(i) Since n = 3${}^{rd}$ the element belongs to the 3rd period. It is a p–block element since the

last electron occupies the p–orbital.

There are four electrons in the p–orbital. Thus, the corresponding group of the element

= Number of s–block groups + number of d–block groups + number of p–electrons

= 2 + 10 + 4

= 16 

Therefore, the element belongs to the 3${}^{rd}$ period and 16${}^{th}$ group of the periodic table.

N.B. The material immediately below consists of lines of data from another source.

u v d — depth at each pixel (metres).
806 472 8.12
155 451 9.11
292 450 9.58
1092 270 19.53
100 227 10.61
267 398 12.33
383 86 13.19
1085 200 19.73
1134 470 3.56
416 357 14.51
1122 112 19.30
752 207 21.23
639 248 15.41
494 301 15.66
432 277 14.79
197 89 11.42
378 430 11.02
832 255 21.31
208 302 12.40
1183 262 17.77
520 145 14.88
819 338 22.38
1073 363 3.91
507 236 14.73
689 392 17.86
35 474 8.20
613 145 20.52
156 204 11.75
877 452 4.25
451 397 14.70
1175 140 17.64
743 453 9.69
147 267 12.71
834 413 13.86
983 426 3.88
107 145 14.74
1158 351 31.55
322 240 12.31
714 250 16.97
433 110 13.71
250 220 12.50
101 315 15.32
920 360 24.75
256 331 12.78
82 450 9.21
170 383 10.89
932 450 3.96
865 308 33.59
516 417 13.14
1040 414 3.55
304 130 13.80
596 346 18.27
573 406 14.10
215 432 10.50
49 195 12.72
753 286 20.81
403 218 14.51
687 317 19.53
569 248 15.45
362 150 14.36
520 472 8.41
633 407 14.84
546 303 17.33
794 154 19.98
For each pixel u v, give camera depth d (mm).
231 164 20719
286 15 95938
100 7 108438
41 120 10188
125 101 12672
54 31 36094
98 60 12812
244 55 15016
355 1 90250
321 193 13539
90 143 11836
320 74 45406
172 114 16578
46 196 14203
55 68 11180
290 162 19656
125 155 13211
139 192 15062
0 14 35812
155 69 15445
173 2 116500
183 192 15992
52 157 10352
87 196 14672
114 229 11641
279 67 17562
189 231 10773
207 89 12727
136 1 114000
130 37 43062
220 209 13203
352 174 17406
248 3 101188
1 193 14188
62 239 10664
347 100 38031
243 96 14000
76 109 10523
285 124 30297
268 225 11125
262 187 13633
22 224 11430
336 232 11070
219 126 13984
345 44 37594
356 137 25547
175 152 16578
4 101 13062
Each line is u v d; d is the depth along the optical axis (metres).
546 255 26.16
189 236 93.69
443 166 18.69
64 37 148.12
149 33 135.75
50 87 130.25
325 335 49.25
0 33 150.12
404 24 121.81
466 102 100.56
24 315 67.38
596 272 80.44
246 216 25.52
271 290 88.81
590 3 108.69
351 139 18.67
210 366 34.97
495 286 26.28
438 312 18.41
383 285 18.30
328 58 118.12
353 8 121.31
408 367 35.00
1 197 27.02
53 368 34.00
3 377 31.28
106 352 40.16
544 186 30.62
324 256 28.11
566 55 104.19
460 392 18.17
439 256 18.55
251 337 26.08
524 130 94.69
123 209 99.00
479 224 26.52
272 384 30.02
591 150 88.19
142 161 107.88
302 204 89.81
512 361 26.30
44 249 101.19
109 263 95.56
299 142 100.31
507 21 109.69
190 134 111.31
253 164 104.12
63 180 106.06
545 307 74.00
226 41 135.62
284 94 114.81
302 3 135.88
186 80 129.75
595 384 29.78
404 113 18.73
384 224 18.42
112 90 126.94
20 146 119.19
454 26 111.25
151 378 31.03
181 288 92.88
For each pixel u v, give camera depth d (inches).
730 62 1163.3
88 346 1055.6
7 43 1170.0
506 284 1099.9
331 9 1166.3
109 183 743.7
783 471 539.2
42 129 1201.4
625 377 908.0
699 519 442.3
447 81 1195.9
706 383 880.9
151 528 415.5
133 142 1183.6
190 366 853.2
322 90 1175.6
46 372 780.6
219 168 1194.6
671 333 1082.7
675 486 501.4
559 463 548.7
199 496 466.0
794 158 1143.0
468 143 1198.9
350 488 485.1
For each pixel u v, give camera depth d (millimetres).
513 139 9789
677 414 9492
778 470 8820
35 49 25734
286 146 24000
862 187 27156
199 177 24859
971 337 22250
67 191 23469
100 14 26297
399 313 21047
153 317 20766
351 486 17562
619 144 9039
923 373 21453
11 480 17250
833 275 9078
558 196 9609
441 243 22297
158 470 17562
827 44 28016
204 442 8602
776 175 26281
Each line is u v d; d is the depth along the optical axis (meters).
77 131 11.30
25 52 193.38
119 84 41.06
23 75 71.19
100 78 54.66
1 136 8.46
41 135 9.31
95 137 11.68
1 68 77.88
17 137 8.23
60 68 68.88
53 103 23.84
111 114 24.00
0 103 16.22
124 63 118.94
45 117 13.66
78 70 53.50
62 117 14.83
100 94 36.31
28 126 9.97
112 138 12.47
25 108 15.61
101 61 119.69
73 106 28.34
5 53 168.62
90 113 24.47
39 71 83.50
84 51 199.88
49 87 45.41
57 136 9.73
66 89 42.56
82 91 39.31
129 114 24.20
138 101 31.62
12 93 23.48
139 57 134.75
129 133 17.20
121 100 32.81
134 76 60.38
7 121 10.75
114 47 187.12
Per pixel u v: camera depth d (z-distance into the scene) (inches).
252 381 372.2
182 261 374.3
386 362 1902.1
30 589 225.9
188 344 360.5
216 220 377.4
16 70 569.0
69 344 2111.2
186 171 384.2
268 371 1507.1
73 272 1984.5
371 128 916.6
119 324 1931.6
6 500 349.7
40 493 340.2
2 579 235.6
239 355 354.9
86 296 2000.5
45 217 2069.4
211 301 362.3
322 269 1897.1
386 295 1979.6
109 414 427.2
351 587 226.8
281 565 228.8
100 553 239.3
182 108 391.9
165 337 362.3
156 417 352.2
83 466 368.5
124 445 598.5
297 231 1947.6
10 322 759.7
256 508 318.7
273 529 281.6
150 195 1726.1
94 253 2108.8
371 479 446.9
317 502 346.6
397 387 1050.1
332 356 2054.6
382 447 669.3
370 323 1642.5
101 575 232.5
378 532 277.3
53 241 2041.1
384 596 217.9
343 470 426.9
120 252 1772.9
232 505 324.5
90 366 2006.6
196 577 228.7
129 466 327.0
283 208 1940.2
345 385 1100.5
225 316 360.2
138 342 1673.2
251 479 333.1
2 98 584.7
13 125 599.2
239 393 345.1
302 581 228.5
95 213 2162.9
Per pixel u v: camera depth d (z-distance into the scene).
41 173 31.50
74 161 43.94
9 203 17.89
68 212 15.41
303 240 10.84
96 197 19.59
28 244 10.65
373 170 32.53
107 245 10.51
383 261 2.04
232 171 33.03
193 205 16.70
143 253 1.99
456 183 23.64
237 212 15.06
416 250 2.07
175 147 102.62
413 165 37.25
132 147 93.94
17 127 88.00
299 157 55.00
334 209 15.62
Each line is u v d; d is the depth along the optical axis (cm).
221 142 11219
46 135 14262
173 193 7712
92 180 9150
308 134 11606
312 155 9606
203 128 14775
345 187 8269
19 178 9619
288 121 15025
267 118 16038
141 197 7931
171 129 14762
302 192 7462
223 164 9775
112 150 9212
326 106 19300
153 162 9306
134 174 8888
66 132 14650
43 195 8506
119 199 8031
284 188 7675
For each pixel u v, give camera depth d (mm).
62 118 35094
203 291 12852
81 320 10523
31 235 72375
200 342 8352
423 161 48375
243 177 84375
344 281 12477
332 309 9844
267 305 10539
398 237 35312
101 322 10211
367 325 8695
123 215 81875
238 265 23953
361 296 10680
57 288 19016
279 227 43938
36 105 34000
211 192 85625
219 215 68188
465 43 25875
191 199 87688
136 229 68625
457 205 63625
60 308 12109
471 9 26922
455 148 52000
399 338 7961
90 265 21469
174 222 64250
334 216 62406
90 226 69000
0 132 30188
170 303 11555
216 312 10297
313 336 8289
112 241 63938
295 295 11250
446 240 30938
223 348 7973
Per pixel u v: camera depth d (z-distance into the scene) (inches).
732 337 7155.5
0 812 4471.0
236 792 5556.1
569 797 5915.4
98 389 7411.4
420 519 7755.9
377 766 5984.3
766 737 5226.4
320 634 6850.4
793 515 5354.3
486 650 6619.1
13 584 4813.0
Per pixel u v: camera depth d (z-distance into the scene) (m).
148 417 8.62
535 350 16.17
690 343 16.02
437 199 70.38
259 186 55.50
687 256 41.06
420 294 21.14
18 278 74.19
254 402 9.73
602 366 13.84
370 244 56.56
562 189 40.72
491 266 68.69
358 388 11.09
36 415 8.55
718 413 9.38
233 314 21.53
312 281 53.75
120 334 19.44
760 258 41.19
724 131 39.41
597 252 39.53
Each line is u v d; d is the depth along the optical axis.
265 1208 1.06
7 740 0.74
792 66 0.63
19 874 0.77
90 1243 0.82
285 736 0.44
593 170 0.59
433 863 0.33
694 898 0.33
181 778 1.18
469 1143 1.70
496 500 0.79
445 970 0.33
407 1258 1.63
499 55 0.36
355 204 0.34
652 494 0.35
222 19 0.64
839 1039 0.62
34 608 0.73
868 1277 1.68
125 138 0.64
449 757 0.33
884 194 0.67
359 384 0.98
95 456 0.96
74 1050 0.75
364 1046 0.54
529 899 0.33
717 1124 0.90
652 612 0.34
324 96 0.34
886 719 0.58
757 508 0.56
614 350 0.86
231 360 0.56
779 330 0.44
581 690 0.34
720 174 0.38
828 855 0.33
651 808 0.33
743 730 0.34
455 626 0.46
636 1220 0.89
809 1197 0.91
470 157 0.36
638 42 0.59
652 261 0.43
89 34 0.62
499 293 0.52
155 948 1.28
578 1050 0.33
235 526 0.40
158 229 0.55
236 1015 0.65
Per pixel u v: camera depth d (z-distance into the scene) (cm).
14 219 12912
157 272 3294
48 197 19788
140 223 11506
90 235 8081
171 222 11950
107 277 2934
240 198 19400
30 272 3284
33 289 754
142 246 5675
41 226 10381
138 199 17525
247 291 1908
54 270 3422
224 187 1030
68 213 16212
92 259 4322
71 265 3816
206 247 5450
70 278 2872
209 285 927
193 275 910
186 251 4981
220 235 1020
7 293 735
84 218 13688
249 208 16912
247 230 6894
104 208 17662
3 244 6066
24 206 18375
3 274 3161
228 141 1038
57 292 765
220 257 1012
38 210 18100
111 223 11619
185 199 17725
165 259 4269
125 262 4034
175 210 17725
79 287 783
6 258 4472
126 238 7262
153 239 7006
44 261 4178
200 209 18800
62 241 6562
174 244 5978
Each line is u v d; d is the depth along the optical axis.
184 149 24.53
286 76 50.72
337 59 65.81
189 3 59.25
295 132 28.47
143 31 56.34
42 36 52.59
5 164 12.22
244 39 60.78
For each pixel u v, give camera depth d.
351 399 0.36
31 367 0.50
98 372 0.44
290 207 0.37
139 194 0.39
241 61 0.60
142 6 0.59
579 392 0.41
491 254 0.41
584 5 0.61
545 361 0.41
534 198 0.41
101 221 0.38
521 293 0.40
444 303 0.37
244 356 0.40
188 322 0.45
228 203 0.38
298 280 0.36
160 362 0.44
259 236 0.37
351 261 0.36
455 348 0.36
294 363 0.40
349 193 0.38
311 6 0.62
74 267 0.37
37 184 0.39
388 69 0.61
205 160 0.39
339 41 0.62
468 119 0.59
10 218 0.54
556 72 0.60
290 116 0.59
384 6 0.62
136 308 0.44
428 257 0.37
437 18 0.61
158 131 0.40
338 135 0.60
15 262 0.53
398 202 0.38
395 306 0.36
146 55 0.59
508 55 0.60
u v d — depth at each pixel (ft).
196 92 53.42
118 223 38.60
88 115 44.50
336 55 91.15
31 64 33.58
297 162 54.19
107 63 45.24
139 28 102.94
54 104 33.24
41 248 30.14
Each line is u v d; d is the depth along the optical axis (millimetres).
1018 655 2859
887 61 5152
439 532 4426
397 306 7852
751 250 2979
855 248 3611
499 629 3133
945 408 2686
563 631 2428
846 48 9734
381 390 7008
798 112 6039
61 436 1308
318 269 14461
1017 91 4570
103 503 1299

Hence, the element is Sulphur.

(ii)Since n = 4, the element belongs to the 4${}^{th}$ period. It is a d–block element as d– orbitals

are incompletely filled.

There are 2 electrons in the d–orbital.

Thus, the corresponding group of the element

= Number of s–block groups + number of d–block groups

= 2 + 2 =

4

Therefore, it is a  4${}^{th}$ period and 4th group element. Hence, the element is Titanium.

(iii) Since n = 6, the element is present in the 6th period. It is an f –block element

as the last electron occupies the f–orbital. It belongs to group 3 of the periodic table since

all f-block elements belong to group 3. Its electronic configuration is $\left[Xe\right] 4 f^7 5d^{1}6s^2$

Thus, its atomic number is 54 + 7 + 2 + 1 = 64. Hence, the element is Gadolinium.